El puñado de guerrilleros dirigido por Fidel Castro pudo por eso subsistir en la montaña y tener la hegemonía política de la oposición. La resistencia del Movimiento 26 de Julio en la ciudad era el centro político de ese movimiento (donde Fidel Castro no era líder indiscutido, ya que existían diversas tendencias internas, incluso en la Sierra Maestra), pero la derrota del intento de huelga general insurreccional en las ciudades dejó el centro de la dirección política en manos del grupo de la sierra y no en el llano. Los otros grupos guerrilleros de diversos tipos no tenían el peso, las victorias ni la autoridad del de Fidel, y éste pudo maniobrar y lograr alianzas transitorias con grupos y tendencias antibastistianos, muchos de los cuales están hoy en Miami.

Con el apoyo de las clases medias, la tradición cultural cubana revolucionaria, la radicalidad del movimiento obrero cubano (influenciado por anarquistas y trostkistas, aunque después burocratizado), frente a un ejército impotente y a una burguesía dividida, el papel de Bonaparte de Fidel fue decisivo. Ahora bien, aunque nacido entre terratenientes y educado por los jesuitas, éste nunca fue un hombre de "orden", sino un revolucionario pragmático acostumbrado a la lucha en un movimiento estudiantil muy infectado por los gánsteres y en una lucha ideológica de oposición a los stalinistas. Tenía ideas revolucionarias firmes y flexibilidad, aunque no fuese un marxista. Por eso la revolución democrática cubana de 1957 a los primeros meses de 1959 pudo pasar a una transición: a finales de 1959 los burgueses en el gobierno que Fidel presidía, o se habían exiliado o estaban acorralados.

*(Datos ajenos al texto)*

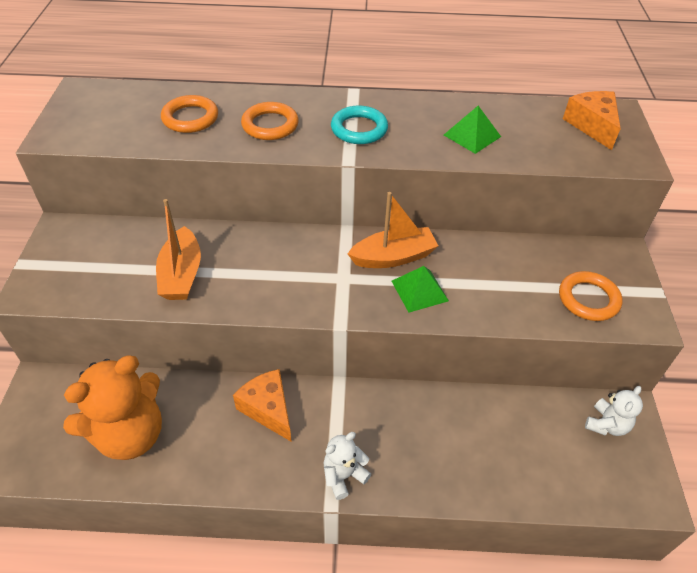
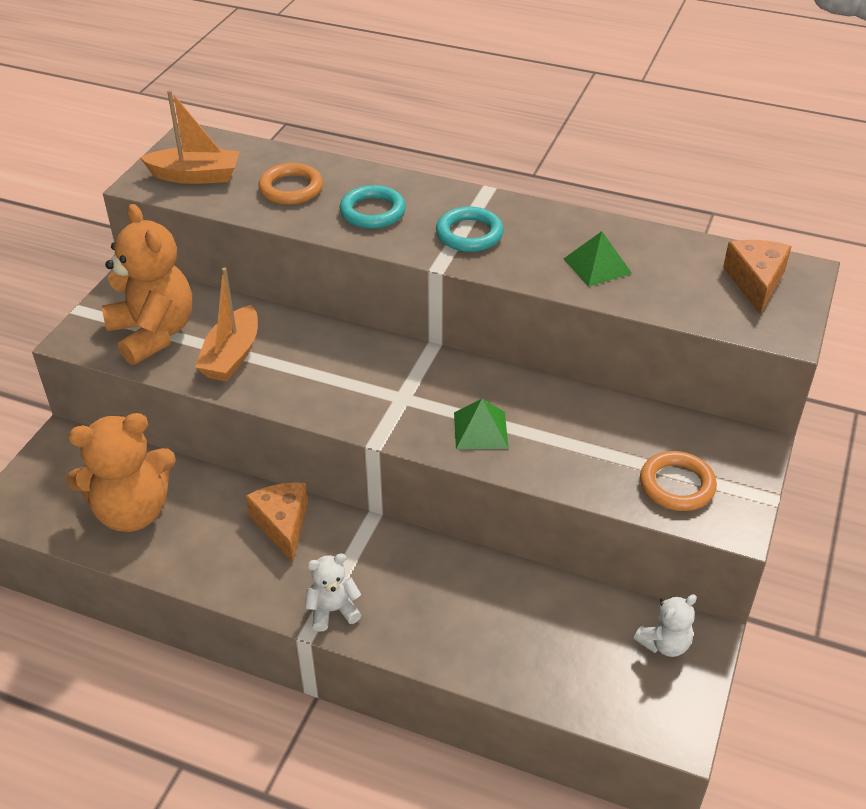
camera: 20 degrees right, 5 degrees down
(101, 270) = (153, 333): none -> orange teddy bear
(270, 125) = (372, 212): orange ring -> turquoise ring
(393, 257) = (470, 388): orange boat -> orange boat (195, 176)

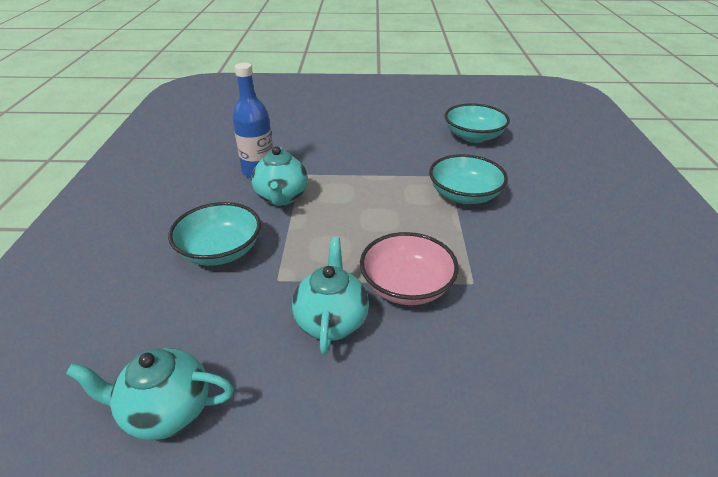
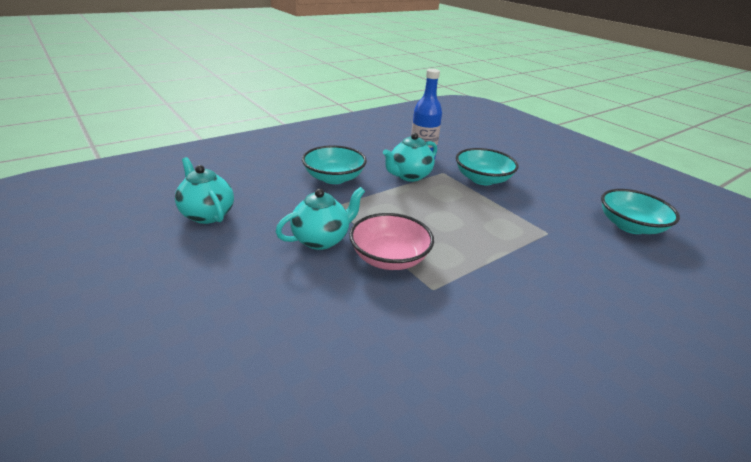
camera: 50 degrees right, 5 degrees down
(464, 195) = (535, 249): turquoise bowl -> turquoise bowl (482, 179)

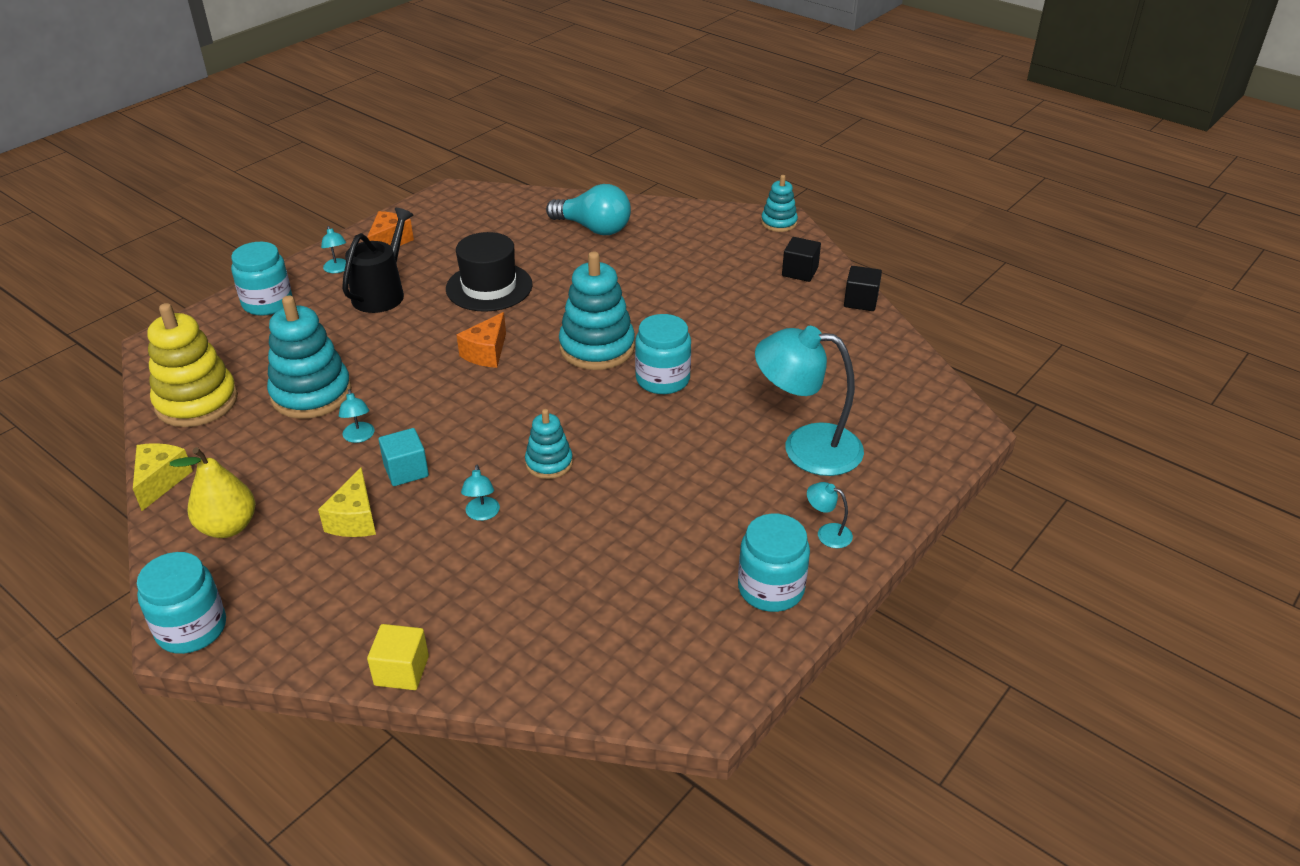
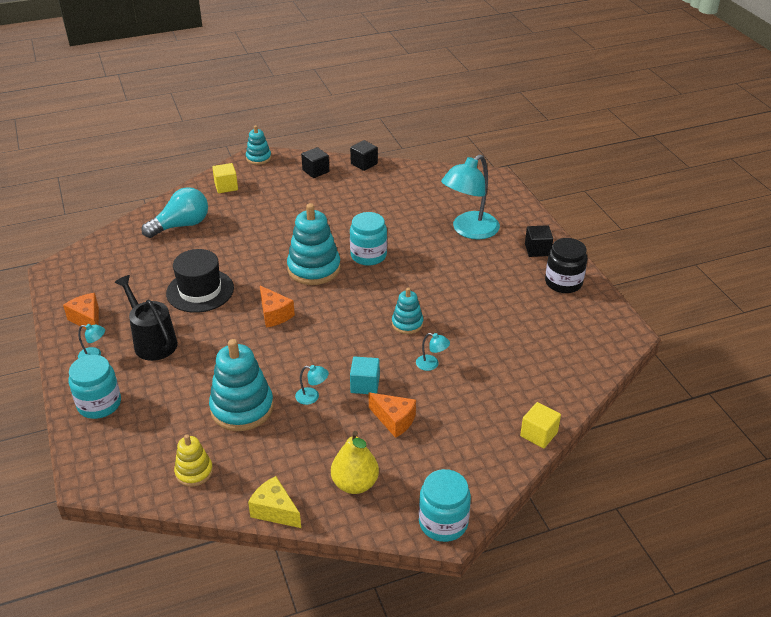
camera: 60 degrees left, 0 degrees up
(197, 402) = (194, 472): yellow stacking toy -> yellow stacking toy, size x0.56
(355, 519) = (394, 420): yellow cheese -> orange cheese
(696, 225) = (226, 186): none -> yellow cube
(771, 589) = (563, 282): turquoise jar -> black jar
(827, 533) = (537, 250): turquoise lamp -> black cube

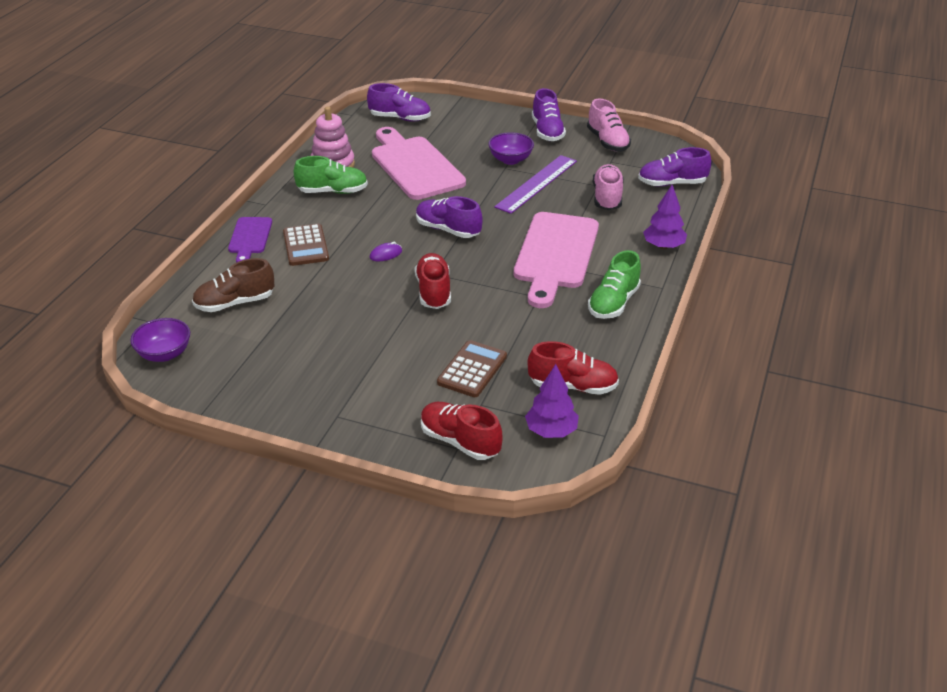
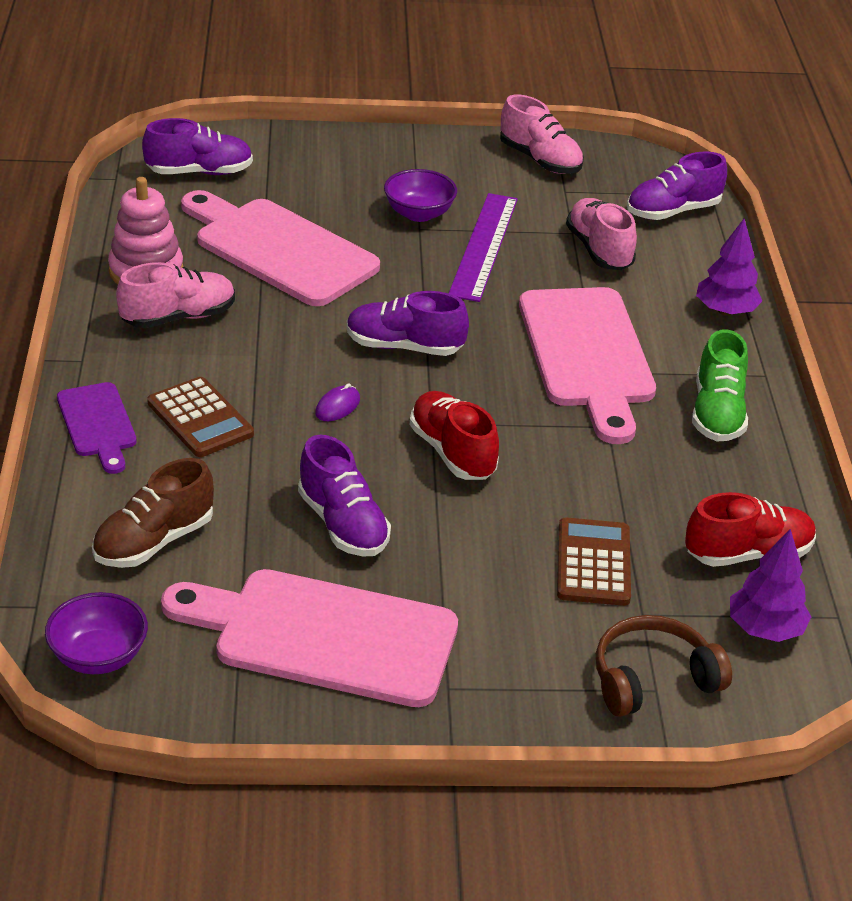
camera: 25 degrees left, 0 degrees up
(289, 372) = (324, 636): none -> pink cutting board
(333, 191) = (178, 317): green shoe -> pink shoe
(460, 441) = (652, 679): red shoe -> brown headphones
(547, 131) = (442, 158): purple shoe -> purple shoe (343, 524)

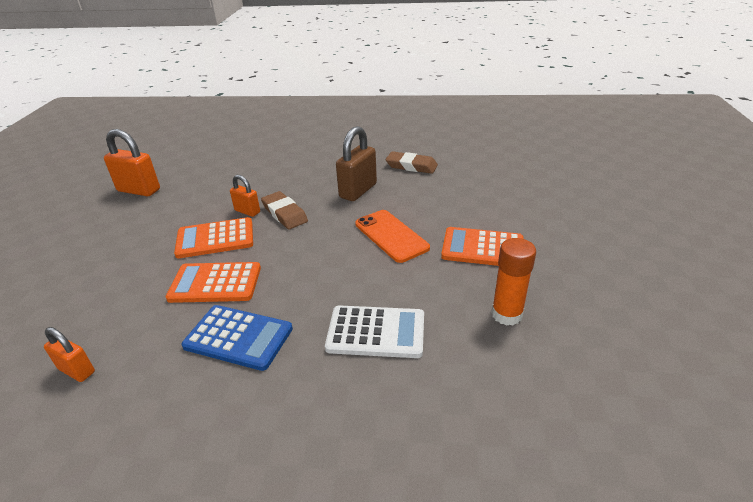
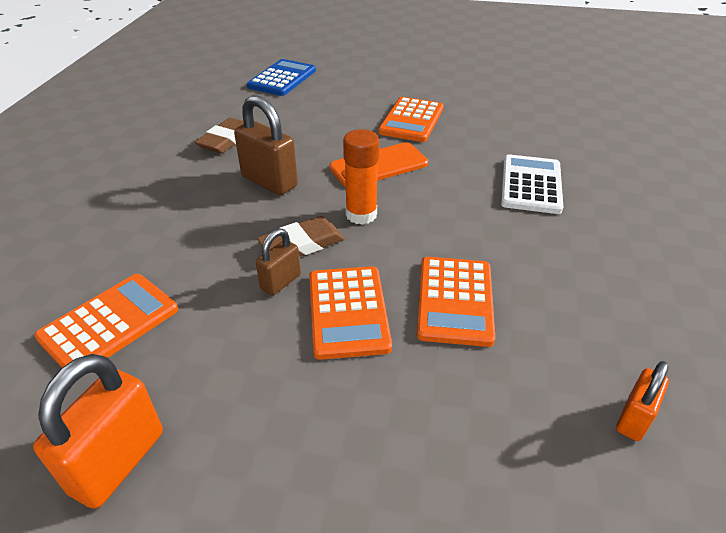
camera: 85 degrees left, 5 degrees up
(224, 169) = (109, 323): none -> orange calculator
(238, 337) = (550, 272): blue calculator -> blue calculator (282, 78)
(247, 211) = (280, 282): orange padlock -> brown padlock
(506, 314) = (503, 123): orange glue stick -> orange glue stick (361, 214)

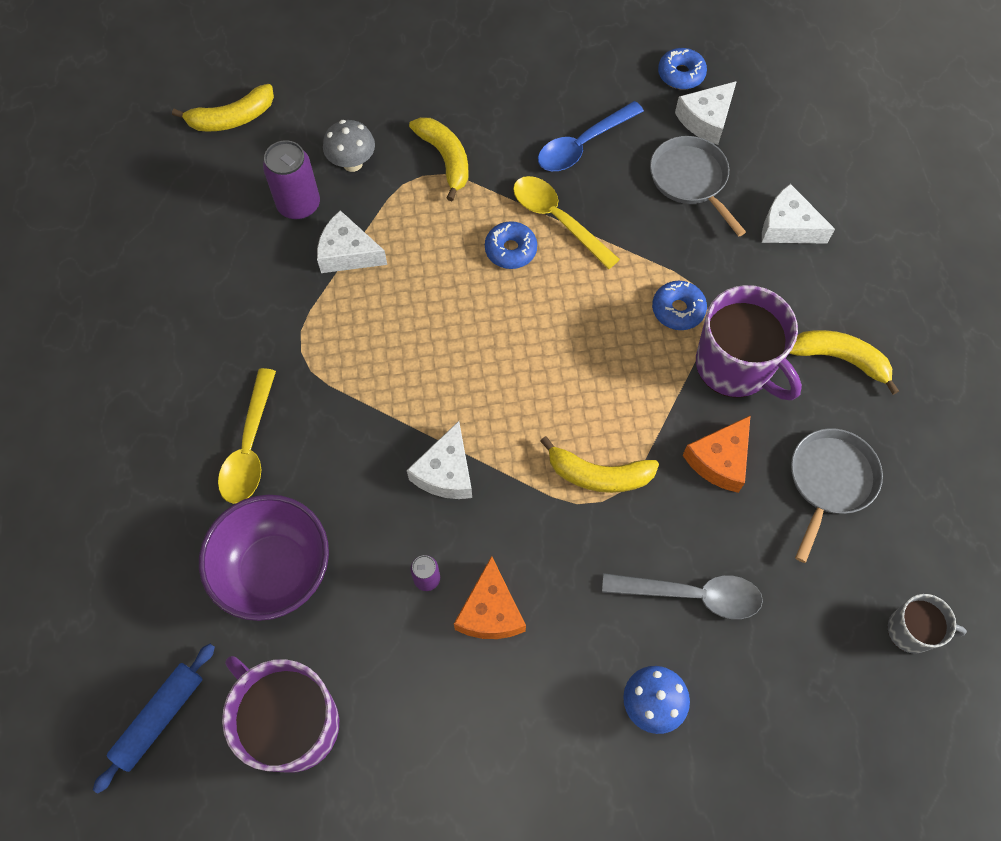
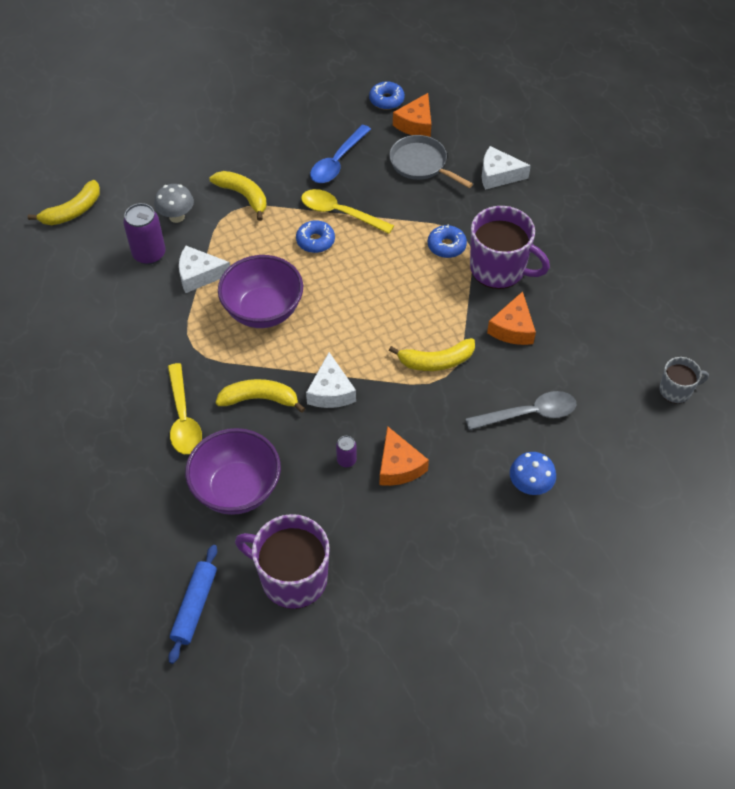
camera: 20 degrees left, 10 degrees down
(406, 328) = (263, 311): none -> purple bowl
(706, 120) = (416, 124): white cheese -> orange cheese
(829, 481) = (589, 319): grey pan -> none
(839, 359) = (565, 245): yellow banana -> yellow banana (259, 399)

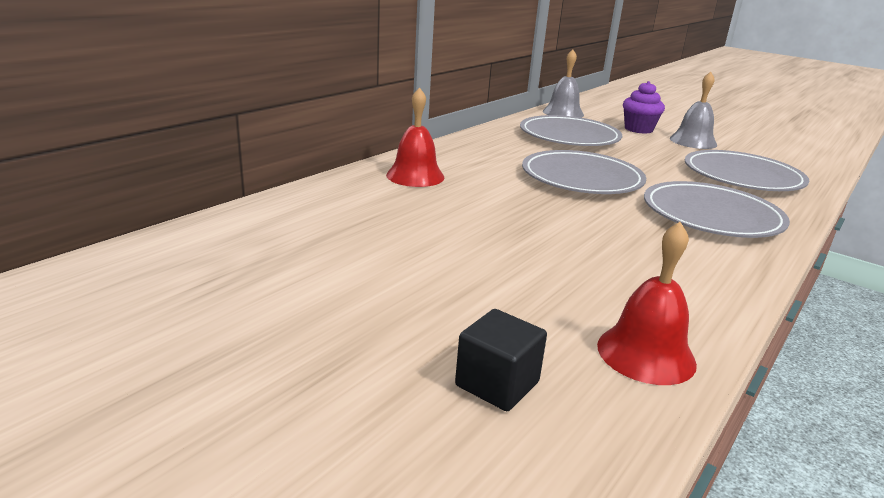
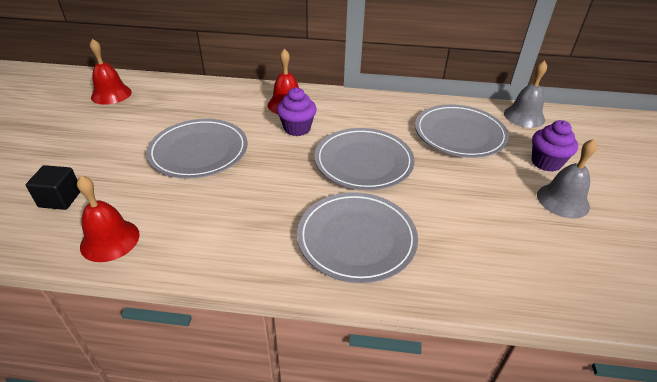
camera: 60 degrees right, 15 degrees up
(173, 275) = (111, 94): none -> red bell
(479, 185) = (297, 128): none -> purple cupcake
(742, 176) = (491, 246): grey plate -> grey plate (199, 152)

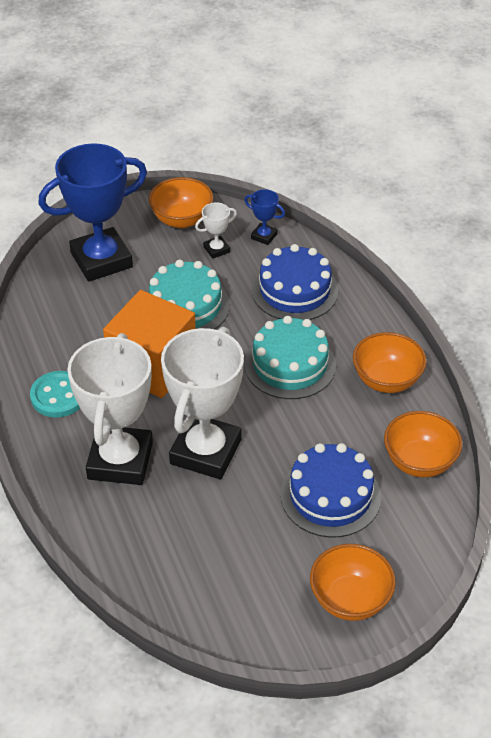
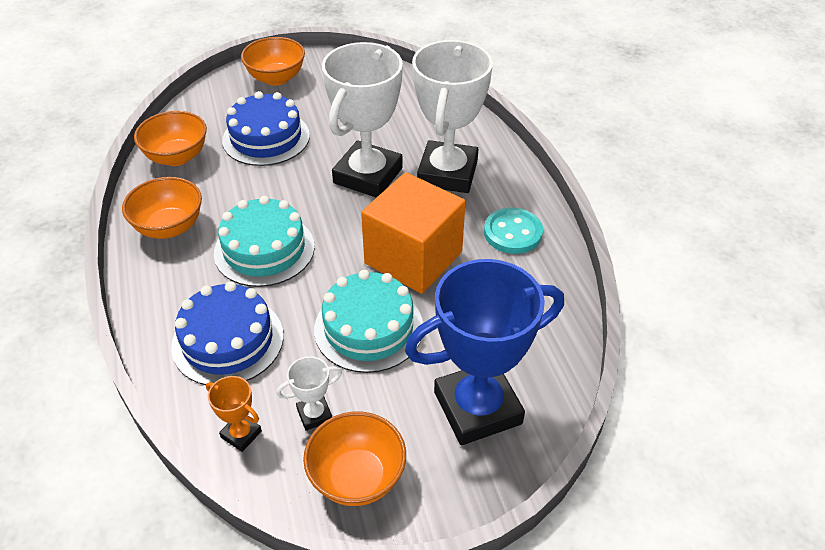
camera: 175 degrees left, 0 degrees up
(264, 236) = (241, 434): blue trophy -> orange trophy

La segunda reforma agraria y las medidas sociales resueltas desde el gobierno dieron a éste un peso político enorme. La agresión del imperialismo, que abrió sus puertas a los emigrados cubanos, politizó y radicalizó al pueblo de Cuba y vació al país de vastos sectores potencialmente opositores de las clases medias. Pero no fueron ni la ayuda soviética (la Unión Soviética reconoció al nuevo gobierno cubano con dos años de retraso) ni la simple respuesta a la agresión estadunidense las causas de la evolución del régimen. Si los revolucionarios no hubieran creído en la revolución y no hubieran trabajado para ella, podrían haber seguido el destino del MNR boliviano, cediendo a las presiones imperialistas y, por supuesto, no hubieran necesitado apoyarse entonces en el enemigo de su enemigo.